So, unlike most people, I receive very little spam. I am careful about where my email address is listed, and therefore receive virtually no spam. However, I received a spam email today. Let's talk about it. See comments in red.
Return-Path: <email@example.com> Tall tell sign that this is spam. A hotmail account is a perfect way to mask your true identity, and therefore counts negatively towards the spam score.
Received: (qmail 24192 invoked by uid 78); 24 Apr 2006 09:45:32 -0000
Received: from unknown (HELO ns-mr11.netsolmail.com) (220.127.116.11) by 10.49.37.11 with SMTP; 24 Apr 2006 09:45:32 -0000
Received: from hotmail.com (bay23-f10.bay23.hotmail.com [18.104.22.168]) by ns-mr11.netsolmail.com (8.13.6/8.13.6) with ESMTP id k3O9jWLk008495 for <--------->; Mon, 24 Apr 2006 05:45:32 -0400
Received: from mail pickup service by hotmail.com with Microsoft SMTPSVC; Mon, 24 Apr 2006 02:45:00 -0700Message-ID: <BAY23-F104315454E70A409B46FB9B0BE0@phx.gbl>
Received: from 22.214.171.124 by by23fd.bay23.hotmail.msn.com with HTTP; Mon, 24 Apr 2006 09:44:48 GMT But wait, could it be? Is this a hotmail server?
From: "willico willi" <firstname.lastname@example.org>
Subject: urgent plea for assistance It sounds urgent! Most people don't urgently plea, but we'll let that slide.
Date: Mon, 24 Apr 2006 09:44:48 +0000
Mime-Version: 1.0Content-Type: text/plain; format=flowed
X-OriginalArrivalTime: 24 Apr 2006 09:45:00.0737 (UTC) FILETIME=[C1426B10:01C66783]
... This is starting to look like every other piece of Nigerian spam I've received.
Well, without investigating further about whether hotmail pick ups you ip address when sending out email from their network, I can't comment about whether the email went through hotmail's servers, or whether the email was sent by forging headers.

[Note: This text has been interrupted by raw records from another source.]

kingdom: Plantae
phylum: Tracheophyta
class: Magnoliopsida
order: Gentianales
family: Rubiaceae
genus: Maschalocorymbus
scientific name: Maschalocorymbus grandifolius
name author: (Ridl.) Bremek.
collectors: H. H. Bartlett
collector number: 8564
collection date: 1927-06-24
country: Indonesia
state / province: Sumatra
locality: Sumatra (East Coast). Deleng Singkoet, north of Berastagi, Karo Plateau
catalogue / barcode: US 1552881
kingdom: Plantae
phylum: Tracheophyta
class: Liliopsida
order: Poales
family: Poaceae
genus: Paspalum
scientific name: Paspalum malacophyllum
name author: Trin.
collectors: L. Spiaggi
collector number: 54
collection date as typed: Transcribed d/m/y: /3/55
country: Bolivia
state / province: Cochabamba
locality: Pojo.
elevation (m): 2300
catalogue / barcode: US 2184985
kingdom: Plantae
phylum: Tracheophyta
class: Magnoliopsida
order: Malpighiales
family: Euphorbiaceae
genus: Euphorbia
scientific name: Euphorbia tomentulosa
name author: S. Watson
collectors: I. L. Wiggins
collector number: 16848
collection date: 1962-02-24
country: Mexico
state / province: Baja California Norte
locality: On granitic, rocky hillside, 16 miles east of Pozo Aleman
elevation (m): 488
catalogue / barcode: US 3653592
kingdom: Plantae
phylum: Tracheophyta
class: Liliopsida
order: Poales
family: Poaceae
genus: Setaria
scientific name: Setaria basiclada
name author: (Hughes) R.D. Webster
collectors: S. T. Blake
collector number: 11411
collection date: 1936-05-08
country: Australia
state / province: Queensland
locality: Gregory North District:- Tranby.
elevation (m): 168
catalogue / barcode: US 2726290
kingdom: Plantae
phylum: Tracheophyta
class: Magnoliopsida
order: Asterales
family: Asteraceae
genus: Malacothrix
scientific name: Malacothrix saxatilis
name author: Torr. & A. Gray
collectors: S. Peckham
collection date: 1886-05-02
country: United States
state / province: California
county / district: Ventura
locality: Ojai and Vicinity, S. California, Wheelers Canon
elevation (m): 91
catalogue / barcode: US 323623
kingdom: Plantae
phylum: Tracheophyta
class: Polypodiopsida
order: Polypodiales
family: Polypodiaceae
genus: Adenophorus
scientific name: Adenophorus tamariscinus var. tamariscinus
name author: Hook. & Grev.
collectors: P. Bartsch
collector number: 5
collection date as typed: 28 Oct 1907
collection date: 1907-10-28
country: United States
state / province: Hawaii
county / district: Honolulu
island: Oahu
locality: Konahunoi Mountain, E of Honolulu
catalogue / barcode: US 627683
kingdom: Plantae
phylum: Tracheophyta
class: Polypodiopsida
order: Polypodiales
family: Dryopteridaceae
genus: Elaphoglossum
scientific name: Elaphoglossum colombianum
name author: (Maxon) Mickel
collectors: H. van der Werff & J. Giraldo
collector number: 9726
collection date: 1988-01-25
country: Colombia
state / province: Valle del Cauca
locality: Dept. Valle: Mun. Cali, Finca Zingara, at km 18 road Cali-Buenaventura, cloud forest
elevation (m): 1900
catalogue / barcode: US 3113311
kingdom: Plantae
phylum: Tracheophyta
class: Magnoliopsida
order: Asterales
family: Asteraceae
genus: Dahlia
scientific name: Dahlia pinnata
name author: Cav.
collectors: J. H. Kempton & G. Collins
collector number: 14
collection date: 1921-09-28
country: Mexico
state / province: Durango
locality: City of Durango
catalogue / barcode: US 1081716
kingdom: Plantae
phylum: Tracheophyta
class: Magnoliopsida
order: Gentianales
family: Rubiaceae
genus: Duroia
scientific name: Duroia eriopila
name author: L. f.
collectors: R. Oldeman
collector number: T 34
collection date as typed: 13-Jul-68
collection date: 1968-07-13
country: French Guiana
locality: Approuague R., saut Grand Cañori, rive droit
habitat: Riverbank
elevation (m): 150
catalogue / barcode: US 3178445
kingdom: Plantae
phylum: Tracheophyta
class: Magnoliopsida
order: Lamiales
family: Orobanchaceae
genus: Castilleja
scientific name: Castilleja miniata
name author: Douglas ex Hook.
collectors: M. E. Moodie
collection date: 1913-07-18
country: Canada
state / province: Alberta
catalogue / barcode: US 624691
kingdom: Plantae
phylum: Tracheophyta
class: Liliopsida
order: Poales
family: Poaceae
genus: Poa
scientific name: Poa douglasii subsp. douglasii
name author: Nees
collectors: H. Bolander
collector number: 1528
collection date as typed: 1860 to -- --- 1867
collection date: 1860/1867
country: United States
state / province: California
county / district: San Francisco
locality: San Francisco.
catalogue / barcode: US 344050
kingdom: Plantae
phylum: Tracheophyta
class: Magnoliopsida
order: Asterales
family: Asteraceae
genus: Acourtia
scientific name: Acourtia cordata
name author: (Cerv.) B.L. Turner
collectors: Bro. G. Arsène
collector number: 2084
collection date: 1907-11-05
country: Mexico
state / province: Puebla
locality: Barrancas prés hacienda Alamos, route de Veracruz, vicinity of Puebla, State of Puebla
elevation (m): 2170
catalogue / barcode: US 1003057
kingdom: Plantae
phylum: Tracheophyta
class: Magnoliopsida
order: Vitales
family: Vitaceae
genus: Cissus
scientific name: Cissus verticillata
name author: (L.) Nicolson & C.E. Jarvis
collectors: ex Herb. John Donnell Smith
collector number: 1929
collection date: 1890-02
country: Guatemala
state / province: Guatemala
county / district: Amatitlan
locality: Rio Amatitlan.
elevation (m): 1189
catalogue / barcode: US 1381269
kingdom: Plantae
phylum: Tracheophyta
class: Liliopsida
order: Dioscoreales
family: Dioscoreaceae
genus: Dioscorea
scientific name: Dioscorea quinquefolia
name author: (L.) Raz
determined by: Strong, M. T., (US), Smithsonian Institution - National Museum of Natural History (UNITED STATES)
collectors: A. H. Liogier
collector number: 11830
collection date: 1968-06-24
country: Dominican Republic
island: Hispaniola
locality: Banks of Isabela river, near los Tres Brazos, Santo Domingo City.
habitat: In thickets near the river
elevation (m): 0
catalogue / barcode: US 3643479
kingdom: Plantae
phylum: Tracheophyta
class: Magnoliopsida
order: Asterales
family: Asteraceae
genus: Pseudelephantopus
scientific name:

The IP address 126.96.36.199 does not appear to be a hotmail IP, so if hotmail doesn't pickup the sender's ip address, then this definetly forged.
However, if hotmail does pickup the ip address of the sender, then the sender could be some guy in South Africa sending out email through hotmail.
Regardless of what happens, this emphasizes the importance of having the technology in place to detect these guys before this spam gets into the inbox. Also, reactive technology that can detect this crap and then delete all of the previously sent out email from this spammer would be helpful. Something that I think is great about the new landsapce of email is that emails do not need to be detected as spam right away. It's hard to determine if some emails are spam immediately, so taking some reactive measures after the spammer has been identified would mitigate this problem.
Of course, some email programs are real-time, and therefore making reactive decisions will not work, but ISPs where the email is stored at the same location as the anti-spam software(i.e. Aol, Hotmail, Yahoo, Gmail, etc), this will eventually be possible. This could help in the fight against spam, and only server-side email hosting solutions will be able to provide this service (unless an email add-on is created for outlook/etc).
This is probably a very arduous request however because of the sheer volume of email that large email servers receive. I think there is a middle ground somewhere. We'll just have to think, as an anti-spam community, about where that middle ground lies technologically. Maybe alternative approaches would be effective? I'd be interested to hear anyone's comments on this important issue.